Eso sí, pese a que la cifra global de menores que delinquen disminuya, sí que los que lo hacen acumulan cada vez más causas en su historial. Por un lado, porque algunos son reincidentes; pero por otra, porque cuando estos adolescentes actúan, los hay que cometen más de un delito al mismo tiempo. Por ejemplo, en el caso de una agresión física, los de lesiones y amenazas.
Robos, lesiones, hurtos y amenazas
Según recoge la estadística del Departament, la mayoría de estos menores se enfrentan a condenas por robos (sean de la clase que sean), lesiones, hurtos o amenazas. “Este grupo concentra el grueso de delitos”, precisa Martinoy. En menor medida, hay otros de ilícitos como los de daños, robo de vehículos o conducir sin permiso.

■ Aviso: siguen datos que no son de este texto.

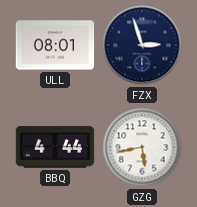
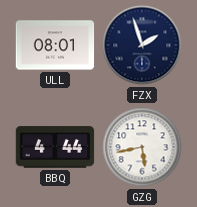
FZX: 2:57 -> 1:57
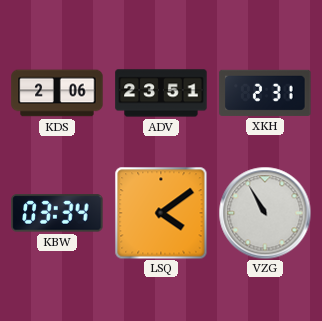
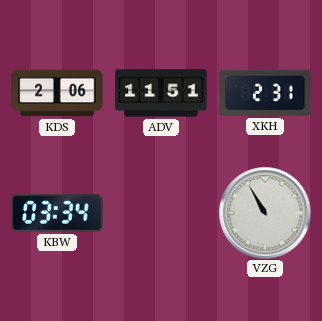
ADV: 23:51 -> 11:51
LSQ: 4:09 -> none
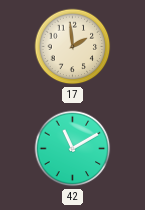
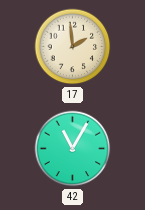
42: 11:10 -> 11:05
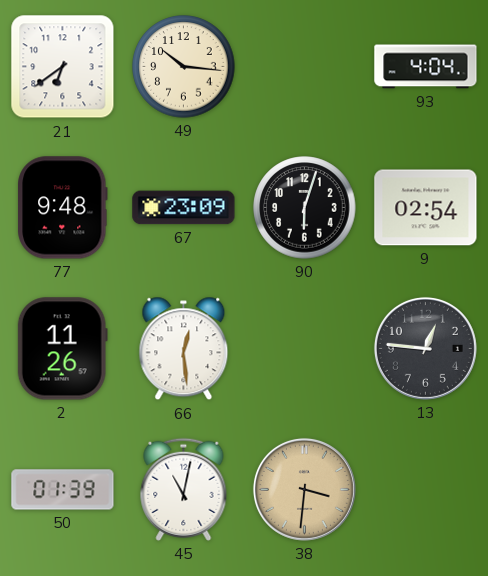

A la hora de realizar un perfil de estos adolescentes, el director territorial de Justicia también explica que prácticamente todos son chicos. Sólo uno de cada cinco menores gerundenses que delinquen son chicas. Además, concreta Martinoy, en los últimos años “Nos hemos encontrado con un incremento de aquellos casos más complejos, porque a la comisión de delitos también se suman el consumo de alcohol y drogas o alteraciones mentales”.
Siete de cada diez, a juicio
Más de la mitad de estos adolescentes -de media, siete de cada diez- acabarán pasando por una sala de vistas. Cuando se llega a juicio, la condena que más se suele imponer es la de libertad vigilada. “Eso significa que, a partir de que se dicta sentencia, un equipo lleva a cabo un seguimiento del menor para observar cómo evoluciona”, precisa Martinoy.
El juzgado también puede imponer que el adolescente tenga que realizar trabajos en beneficio de la comunidad o seguir programas formativos. En los casos más graves es cuando el adolescente ingresa en un centro de menores. Actualmente, hay una veintena de jóvenes gerundenses a los que el juzgado les ha impuesto esta medida (y que están en Girona o internos en otros centros de Catalunya).
El centro de menores La Misericordia de Girona en imagen de archivo (ACN / Archivo)
Pero no todos los menores que delinquen acaban enfrentándose a un juicio. También hay casos -84 en lo que llevamos de 2017- en los que se puede hacer un proceso de mediación. “De entrada eso depende del delito que se haya cometido, porque no siempre se puede hacer, pero también es necesario que tanto el menor como la víctima estén de acuerdo”, explica Jordi Martinoy.
“Lo que se hace es incentivar que el menor asuma la responsabilidad de lo que ha hecho, que repare el daño y que se conciencie”, dice el director territorial de Justicia. “A veces la víctima y el adolescente hablan y se conocen o, si ha habido un daño material, lo que se hace es compensarlo; en cualquier caso, la vocación es que el menor se responsabilice de la culpabilidad y evitar que pueda volver a hacerlo”, concluye Martinoy.